• Required action:
Examine the data line by line and report how many lines include the word "techniciens", with no additional output.

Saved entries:
________________________________________

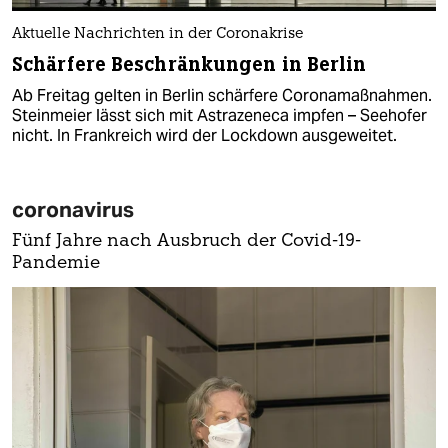
Aktuelle Nachrichten in der Coronakrise
Schärfere Beschränkungen in Berlin
Ab Freitag gelten in Berlin schärfere Coronamaßnahmen.
Steinmeier lässt sich mit Astrazeneca impfen – Seehofer
nicht. In Frankreich wird der Lockdown ausgeweitet.
coronavirus
Fünf Jahre nach Ausbruch der Covid-19-
Pandemie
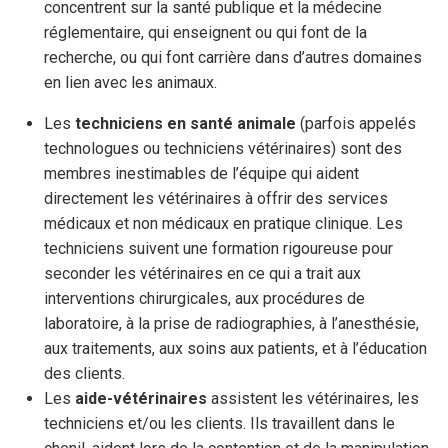
concentrent sur la santé publique et la médecine
réglementaire, qui enseignent ou qui font de la
recherche, ou qui font carrière dans d’autres domaines
en lien avec les animaux.
Les
techniciens en santé animale
(parfois appelés
technologues ou techniciens vétérinaires) sont des
membres inestimables de l’équipe qui aident
directement les vétérinaires à offrir des services
médicaux et non médicaux en pratique clinique. Les
techniciens suivent une formation rigoureuse pour
seconder les vétérinaires en ce qui a trait aux
interventions chirurgicales, aux procédures de
laboratoire, à la prise de radiographies, à l’anesthésie,
aux traitements, aux soins aux patients, et à l’éducation
des clients.
Les
aide-vétérinaires
assistent les vétérinaires, les
techniciens et/ou les clients. Ils travaillent dans le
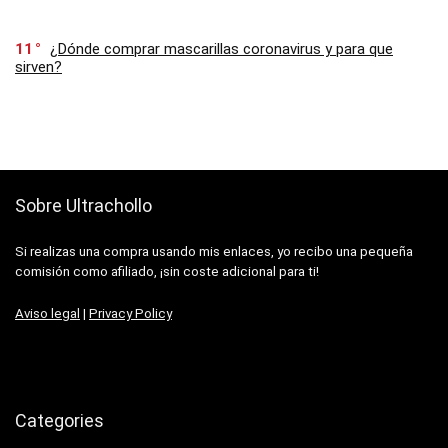
11
¿Dónde comprar mascarillas coronavirus y para que
sirven?
Sobre Ultrachollo
Si realizas una compra usando mis enlaces, yo recibo una pequeña
comisión como afiliado, ¡sin coste adicional para ti!
Aviso legal
|
Privacy Policy
Categories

________________________________________

• Response to this exercise:
4